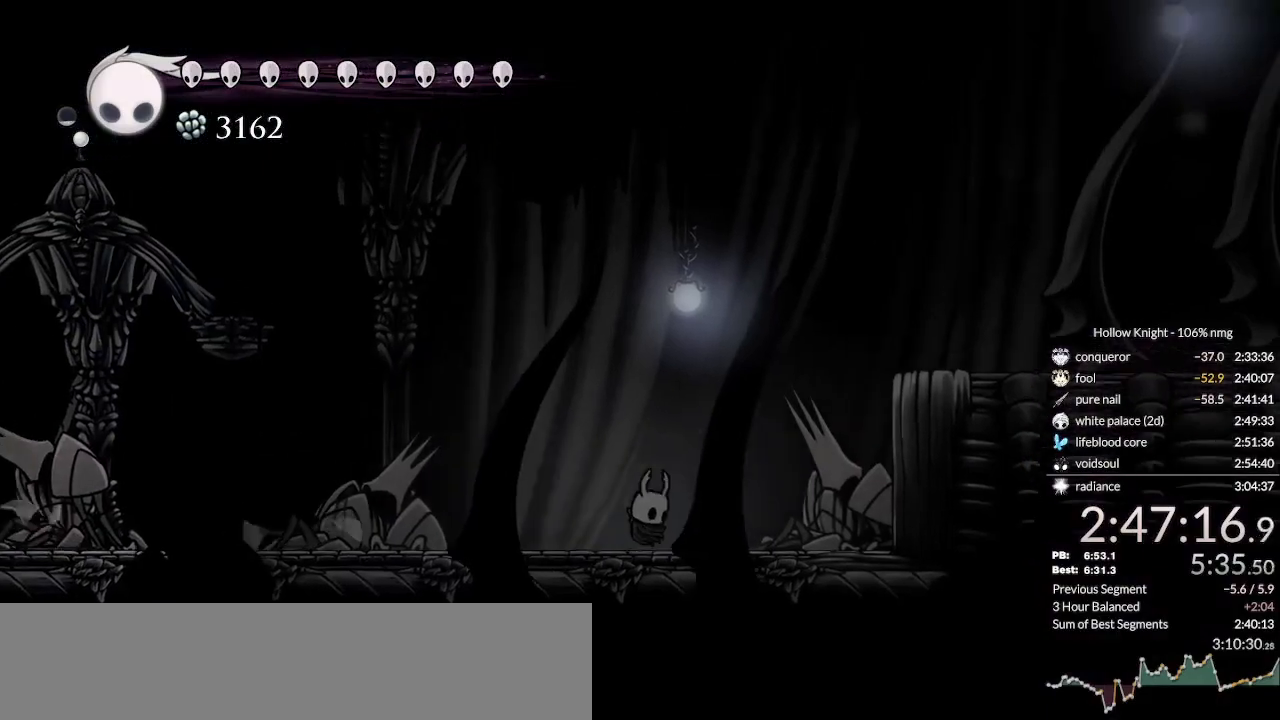
{"keys": ["jump", "right"], "events": [[366, "jump", "down"]]}
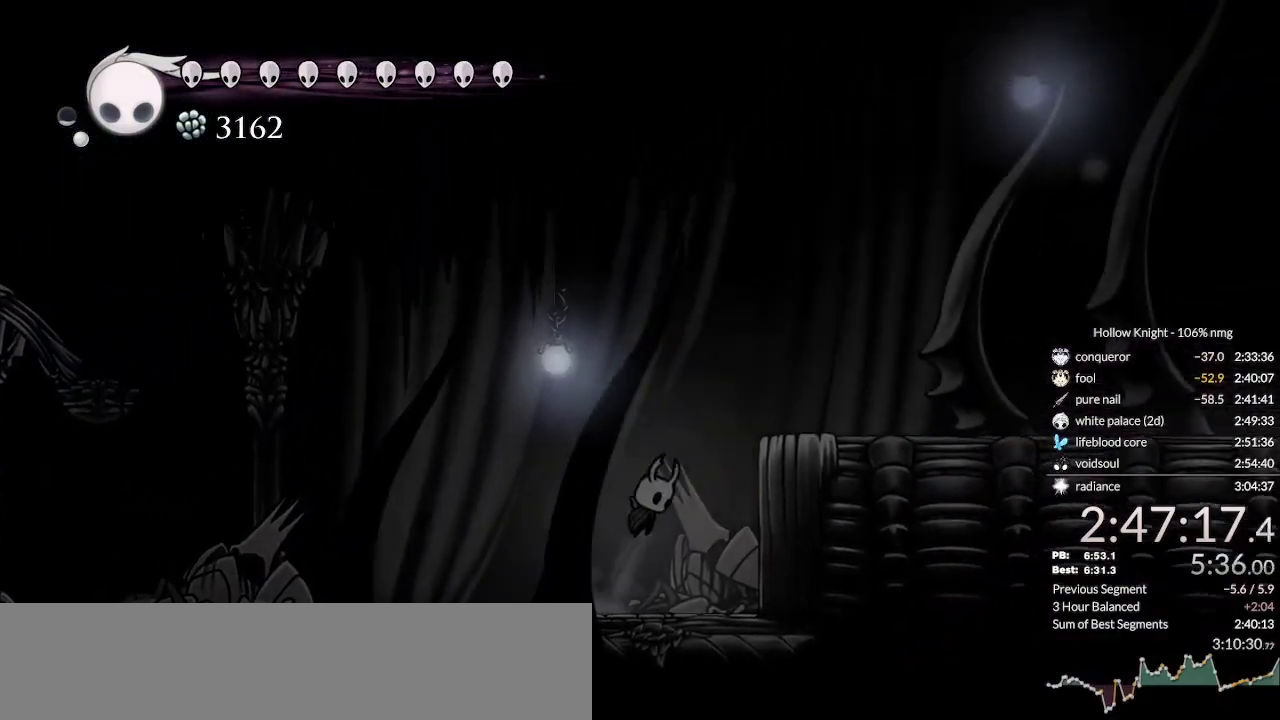
{"keys": ["right"], "events": [[233, "jump", "up"], [266, "cast", "down"], [366, "cast", "up"]]}
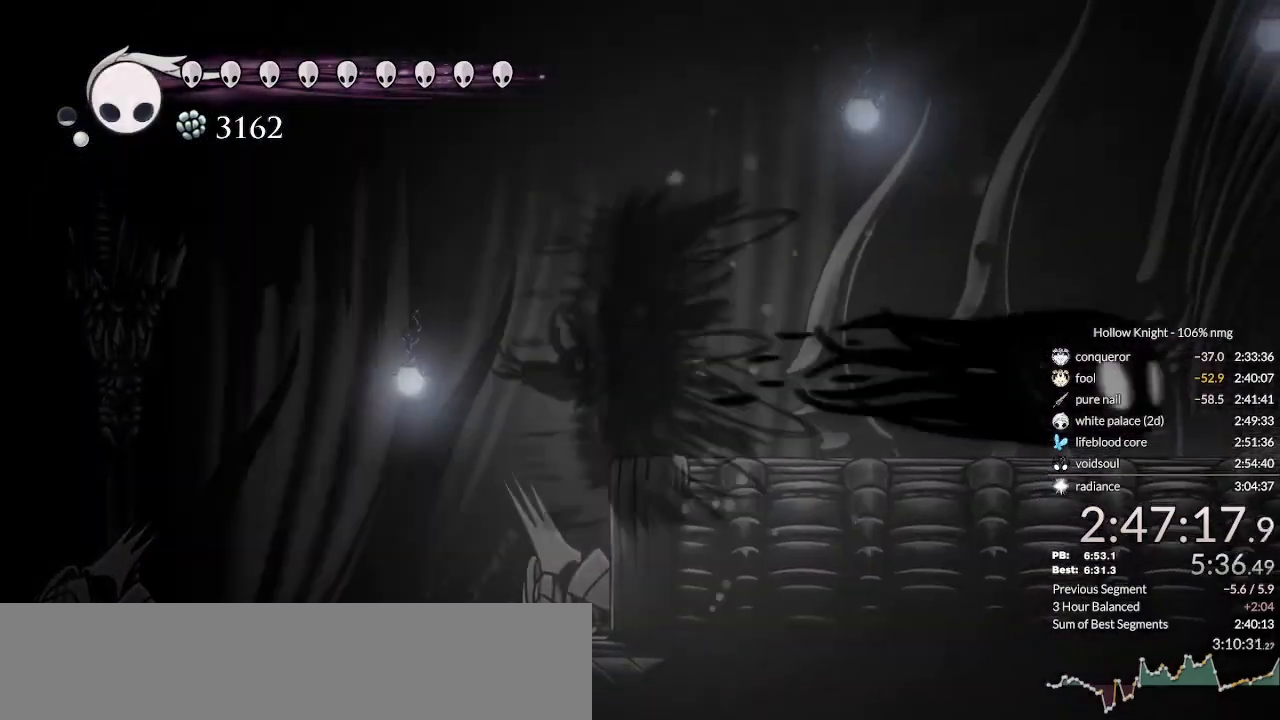
{"keys": ["right"], "events": [[266, "cast", "down"], [400, "cast", "up"]]}
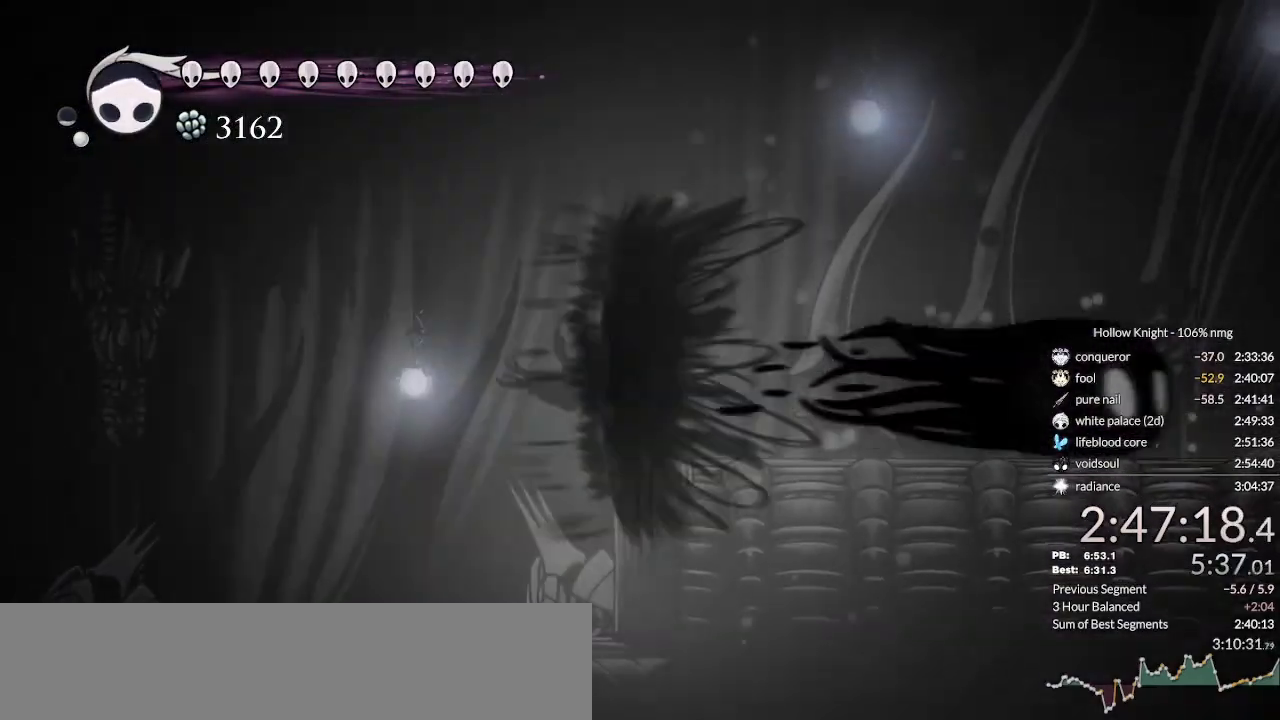
{"keys": ["cast", "right"], "events": [[266, "cast", "down"], [433, "cast", "up"], [500, "cast", "down"]]}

*What you will do*.
Lines above that have "jump": copy each of them.

*Output below*.
{"keys": ["jump", "right"], "events": [[366, "jump", "down"]]}
{"keys": ["right"], "events": [[233, "jump", "up"], [266, "cast", "down"], [366, "cast", "up"]]}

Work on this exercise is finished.